WordもAccessもPowerPointもあるのに、何がなんでもExcelで済まそうとする人を“Excelバカ”と呼んでいます。バカの度合いが行き過ぎると複雑な計算式を埋め込んだり、マクロを駆使するようになり、やがてその人しか扱えない仕事(ブラックホール化した仕事)が増えていきます。

Excelバカは仕事をブラックホールにする

Excelは必須

Excel、Wordは、資料作成には必須のツールです。デスクワークが主体なら、これにPowerPointも併せて習得しておきたいところです。
特にExcelを使えないと数値分析能力が半減します。売上数値、販売実績、月間経費、見積比較などなど、経営企画や経理部門でなくても、仕事ではいろいろな数字を扱います。その時、Excelが使えなければ、電卓を叩きまくるなど、無駄な労力が必要になります。
Excelを使えば、合計、平均、売上の高い順の並び替え、料率を変えたシミュレーションなど、さまざなことが簡単にできます。

Excelは超多機能

Excelは奥が深く、統計関数、回帰分析などの分析機能の他、データのフィルタリング、ピボットテーブル、マクロ、VBAなどさまざまな機能があります。習得すれば便利かもしれませんが、おそらく一人で全部の機能を使いこなすことは無理です。またその必要もありません。

複雑なExcelはミスを生み出す

マクロを組み込んだり、複雑な計算式を埋め込んだExcelシートは、本人以外は解読不能で、結果が正しいかどうか誰も確信がもてなくなります。場合によっては作った本人さえも修正できなくなったシートも出てきます。
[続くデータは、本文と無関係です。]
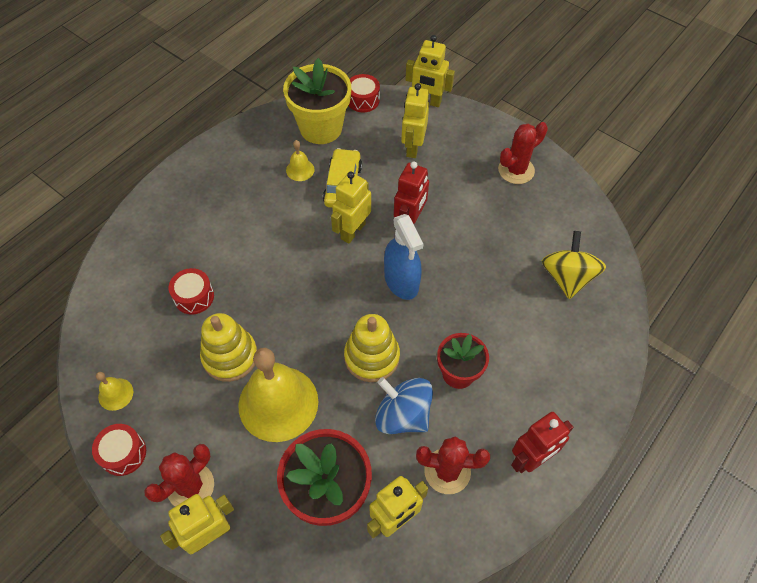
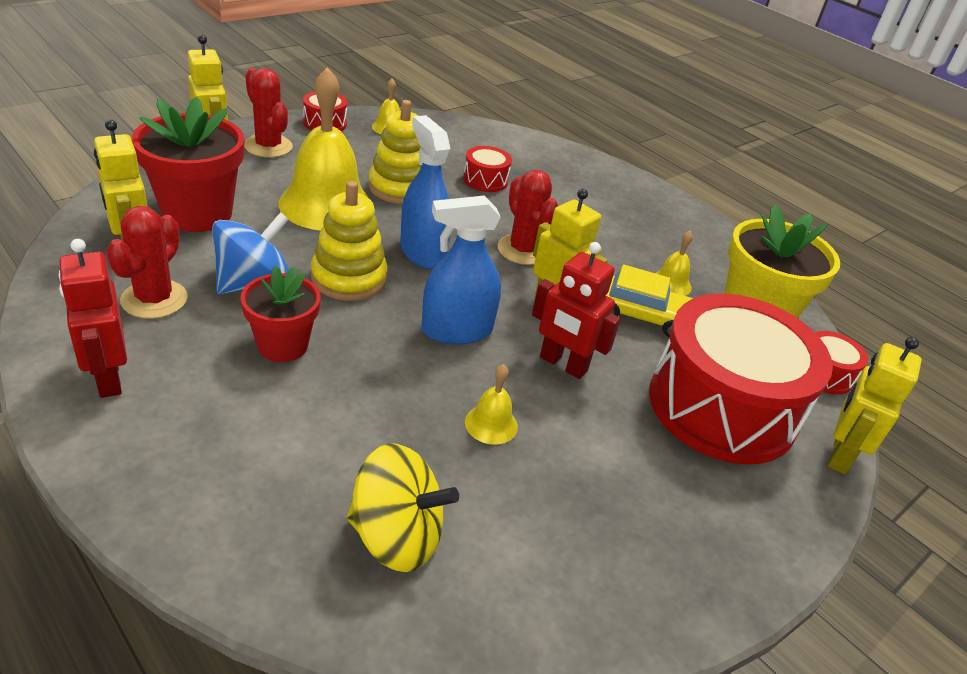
camera: 95 degrees right, 20 degrees down
(320, 319) = (423, 252): none -> blue spray bottle
(412, 147) = (722, 406): yellow robot -> red drum
(475, 250) = (491, 424): none -> yellow bell
(516, 170) = (670, 540): red cactus -> red cactus (523, 250)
それでなくても計算式のコピーで参照先を間違えて計算したり、範囲設定が以前のままで、最近のデータが抜け落ちたりと、Excelの同じシートを繰り返し使っていると、ミスを生み出す温床になります。

Excelデータべースは100件まで

またExcelをデータベース替わりに使っている人もいます。もともとは只のスプレッドシートですので、大量データを処理するには不向きです。人が、目で確認して作業するには、せいぜい100行が限界です。行が200件を超えるようなら少なくともAccessなどのRDBで処理すべきです。データの追加・更新・削除はRDB上に作ったプログラムで行い、ExcelはそのRDBの参照のみでつかいましょう。

Wordもきちんと学んでおこう

Excel大好き人間になると、本来Wordで作るべきものまでExcelで作ってしまいます。以前、Excelで作成した契約書をみたことがありますが、契約書のスペルチェック、条文採番、校正履歴などWordでなければどうしようもありません。仕方がないのでExcelからテキストコピーしWordに移し替えたことがあります。
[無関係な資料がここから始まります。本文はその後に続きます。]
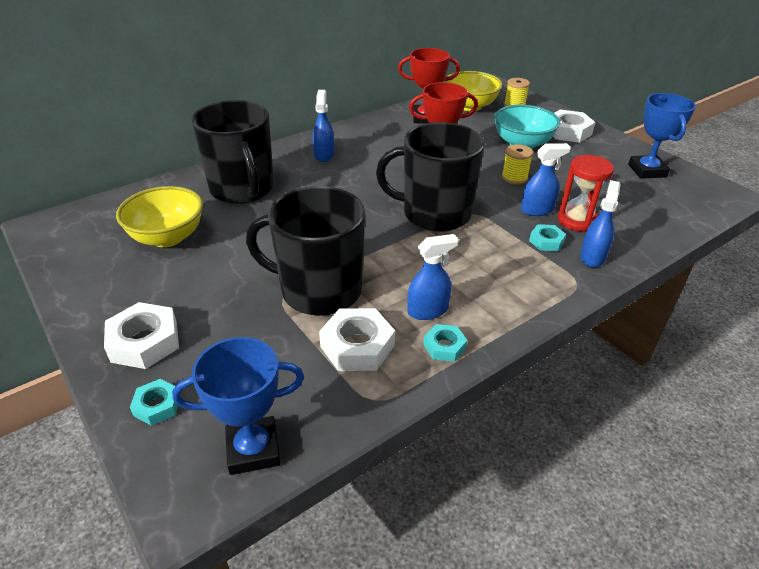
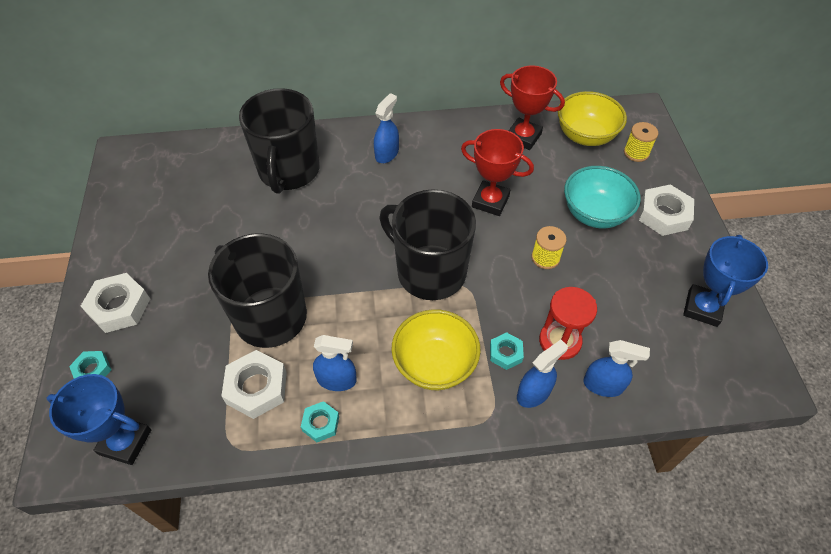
camera: 30 degrees right, 15 degrees up
(167, 237) = (198, 204): yellow bowl -> yellow bowl (435, 364)
(537, 210) = (531, 310): blue spray bottle -> blue spray bottle (603, 385)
たしかにWordはいくつかクセがあり、使っていてイラつくこともありますが、Excelに文書校正機能を求めるのは無理があります。

業務の複雑なExcelはミスの温床

Excelに詳しいというのは、武器のひとつですが、そこにとらわれ過ぎると自分にしかできない業務が増えていくだけです。

それは他の人にとってみれば、ブラックホール化した業務です。ブラックホール化した仕事はミスの温床になるだけでなく、組織には何の知識も蓄積されていきません。